Booker wanted to be one of the best, and Watson remembers him putting in the work every day in practice.

That behind-the-scenes grind is what got Booker ready for primetime, and in the second half against Boston that night in March, Book got Earl and Kobe’s the memo then stacked 23 on the Celtics in the third quarter. Then he added 28 more in the fourth.

Booker had 51 points in the second half! (If he put together two halves like that, he would have passed Wilt! WILT!)

By that point, most of Booker’s teammates weren’t even shooting the ball. They were just looking at the open Book.

Still, it was another drought of a season for the Suns.

They finished in last place in the West.

It’s hard to announce one’s presence as a star under those circumstances, but people were starting to notice the story Book was writing.

Booker responds to snubs

There were plenty of moments that could be considered as the start of the legend of Devin Booker.

He won the 3-point shootout at All-Star Weekend in 2018.

Around the same time, Drake, the biggest pop music star in the world, used Book’s name in a metaphor for “cool” like the shooting guard were Arthur Fonzarelli in purple shorts.

About a month after being a 2019 All-Star snub, he put up 157 points in a three-game stretch.

He made his first All-Star team in 2020.

A few months later, he hit a game-winning fadeaway over Kawhi Leonard and Paul George in the Disney Bubble.

Any of these moments could qualify, but the best answer to the question of “where did it all start for Devin Booker?” is in a story he told at youth camp in suburban Phoenix in 2018.

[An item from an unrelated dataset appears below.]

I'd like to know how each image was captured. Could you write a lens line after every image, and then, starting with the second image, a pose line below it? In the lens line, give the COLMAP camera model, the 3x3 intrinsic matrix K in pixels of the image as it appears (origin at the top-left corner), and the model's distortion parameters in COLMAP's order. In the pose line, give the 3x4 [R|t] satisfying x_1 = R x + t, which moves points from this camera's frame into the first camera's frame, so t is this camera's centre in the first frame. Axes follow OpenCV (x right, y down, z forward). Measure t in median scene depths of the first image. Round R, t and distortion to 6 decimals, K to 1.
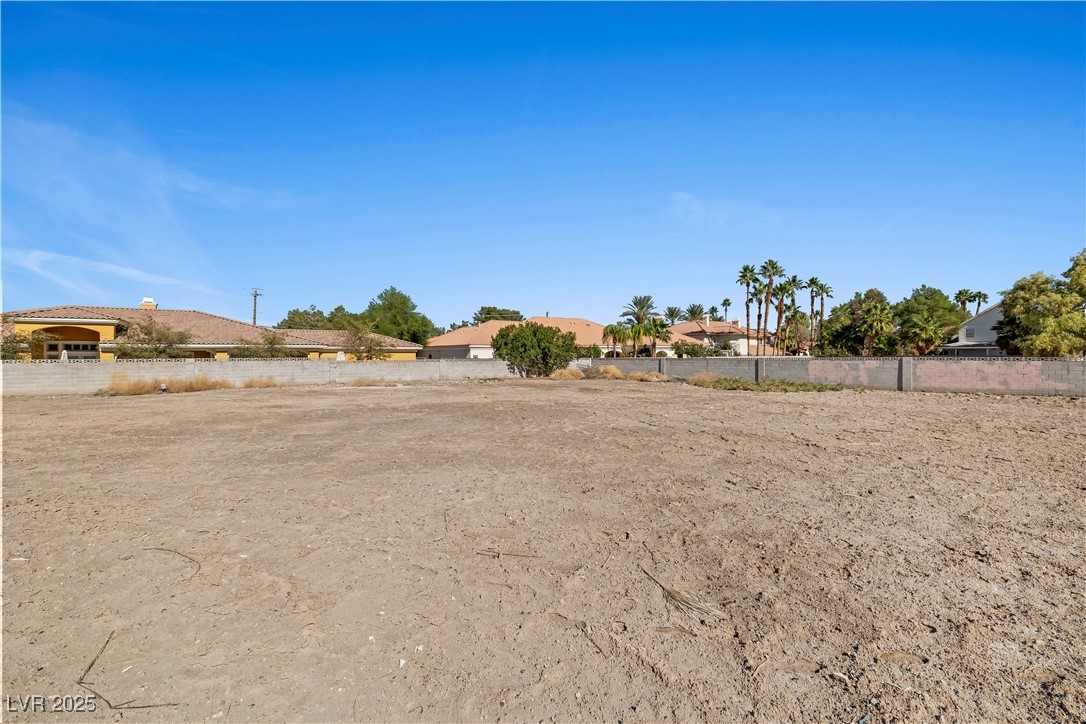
lens RADIAL K [[471.6, 0, 542.3], [0, 471.6, 367.5], [0, 0, 1]] dist [0.000818, 0.000153]
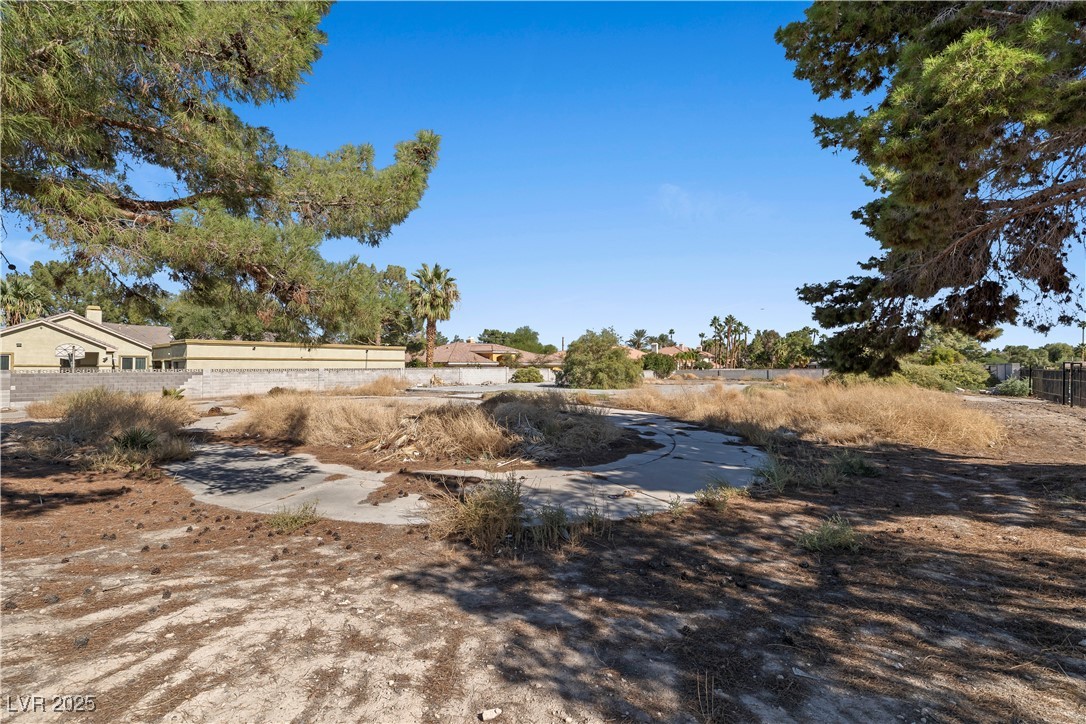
lens RADIAL K [[471.6, 0, 542.3], [0, 471.6, 367.5], [0, 0, 1]] dist [0.000818, 0.000153]
pose [[0.964664, -0.002061, 0.263476, -0.612089], [0.008173, 0.999722, -0.022104, 0.002630], [-0.263357, 0.023476, 0.964413, -0.474450]]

Booker recalled that he had been having a tremendous senior season at Moss Point High in southern Mississippi, and the school threw a pep rally to show him some love. This would have been sometime in 2014.

Book’s dad, Melvin, was there, as proud as a Moss Point Tiger with new stripes.

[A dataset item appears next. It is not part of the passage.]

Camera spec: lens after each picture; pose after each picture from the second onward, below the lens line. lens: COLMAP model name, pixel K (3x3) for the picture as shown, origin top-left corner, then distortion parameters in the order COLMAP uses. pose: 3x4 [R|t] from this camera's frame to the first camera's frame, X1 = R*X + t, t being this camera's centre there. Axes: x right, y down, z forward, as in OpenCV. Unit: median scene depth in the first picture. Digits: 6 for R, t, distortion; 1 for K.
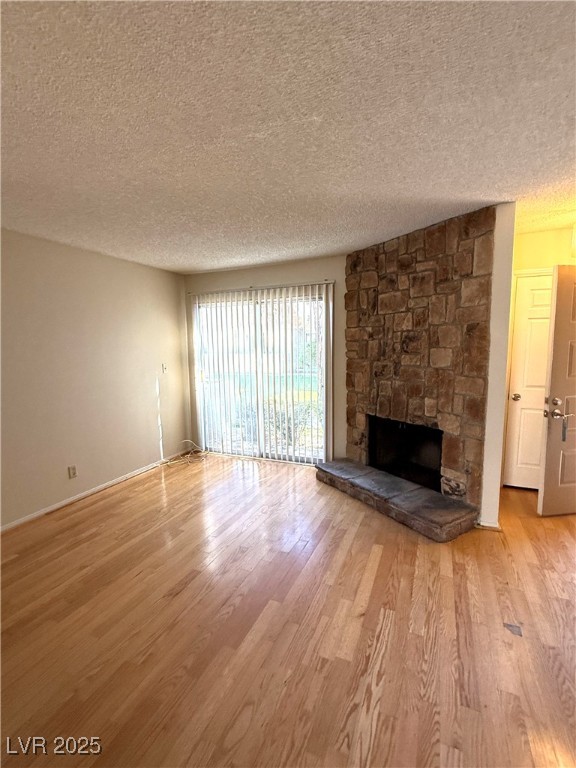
lens RADIAL K [[351.5, 0, 288.9], [0, 351.5, 387.4], [0, 0, 1]] dist [-0.000447, -0.000670]
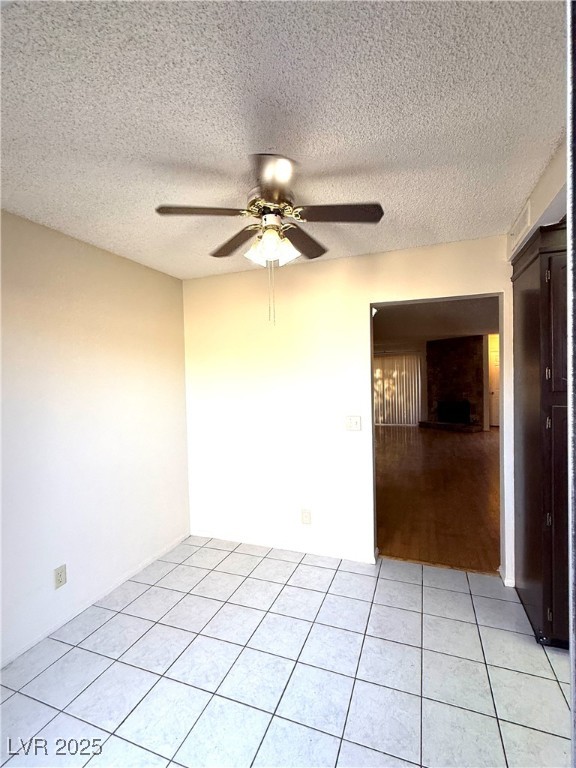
lens RADIAL K [[351.5, 0, 288.9], [0, 351.5, 387.4], [0, 0, 1]] dist [-0.000447, -0.000670]
pose [[0.999052, -0.010024, 0.042363, -1.280251], [0.013775, 0.995919, -0.089190, 0.246795], [-0.041296, 0.089689, 0.995113, -2.017401]]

Melvin Booker, in his day, had been the Big Eight player of the year at Missouri and was good enough to hoop professionally in the NBA and overseas.

In that high school gym seven years ago in the Deep South, father and son ended up in a shooting competition in front of the whole school — and Melvin won.

Devin seethed.

And then he got to work, shooting and shooting and shooting until he got so good that no one in the world — and especially not his dad — could beat him.  

He responded the same way when he was asked to come off the bench at Kentucky.

He responded the same way when he wasn’t playing early in his rookie season.

He responded the same way every time he was snubbed for an All-Star roster.

And it’s how he’s responding now as everyone is noticing the youngster out in the desert and wondering where his legend all started.

The answer is obvious — on the practice court.